Igloolik Project Shows Potential of Carleton’s Approach
One need only consider what’s happening in Igloolik, Nunavut, more than 2,500 kilometres north of Carleton, to see just how powerful this approach can be.
Igloolik residents want to use excess construction materials currently languishing at the dump to build a meat and fish processing plant and possibly a hydroponic greenhouse to grow vegetables. But they have neither the money nor the research expertise to design such things, says the town’s mayor, Merlyn Recinos. So Colbourne is teaming up with Carleton colleagues in Industrial Design, Information Technology and Neuroscience to bring their knowledge to the North.
Upcoming community consultations with Elders, youth and others in Igloolik will determine project priorities and design elements and then Carleton graduate and undergrad students will work on shaping community objectives into reality. And, in the process, they’ll have an opportunity to learn about Arctic environments and Inuit innovation.
“It’s very refreshing for us, at the community level, to hear this,” says Recinos.

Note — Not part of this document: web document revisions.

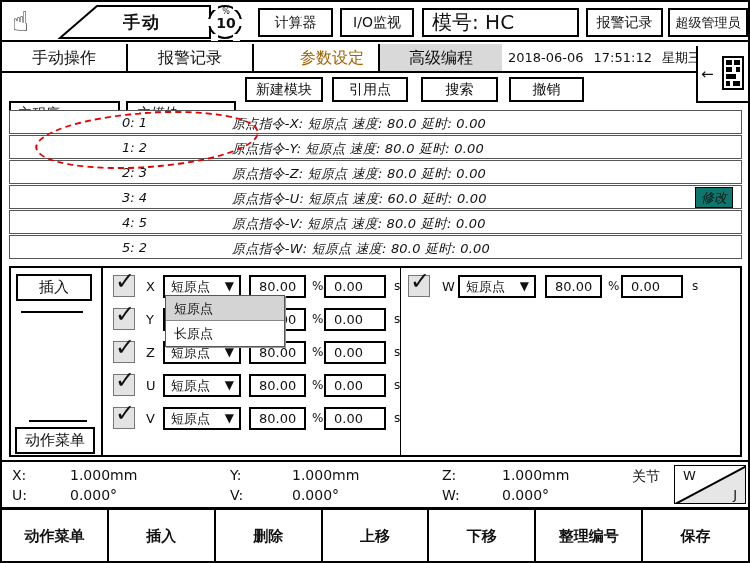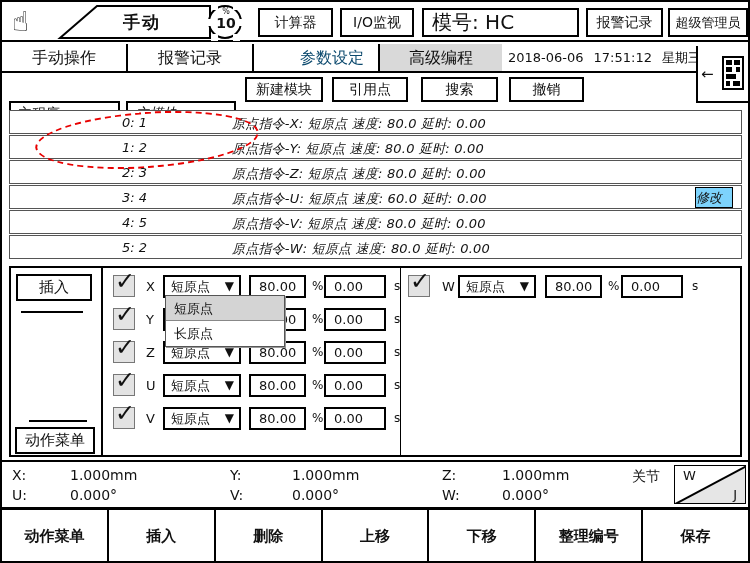--- a/index.html
+++ b/index.html
@@ -21,7 +21,7 @@
 .tabrow { position:absolute; left:0; top:42px; width:100%; height:29px; border-bottom:2px solid #000; display:flex; }
 .tab { width:126px; height:100%; border-right:2px solid #000; font-size:16px; text-align:center; line-height:27px; background:#fff; }
 .tab.active { background:#d9d9d9; border-right:none; width:122px; }
-.tab.disabled { color:#0c4a6e;padding-left:32px; }
+.tab.disabled { color:#a16207;padding-left:32px; }
 .datetime { position:absolute; left:506px; top:47px; width:190px; font-size:13px; white-space:nowrap; }
 .datetime span { margin-right:10px; }
 .corner-box { position:absolute; left:694px; top:44px; width:54px; height:57px; background:#fff; border-left:2px solid #000; border-bottom:2px solid #000; z-index:6; }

“If you really want to create change, what you need to do is come to us as an empty vessel with the skills that you have and listen to the community to find out what we want. Communities truly want to create their own change and they want to be part of it. For this to happen, co-creation and collaboration needs to be at the forefront.”
Recinos uses the word “refreshing” because this is not something he expected. “It’s surprising to think of a business school caring about culture, community and the environment,” he says. “But that’s what reconciliation is all about: not just trying to understand the other side but working with the other side to ensure that, at the end of the day, we’re all benefitting.”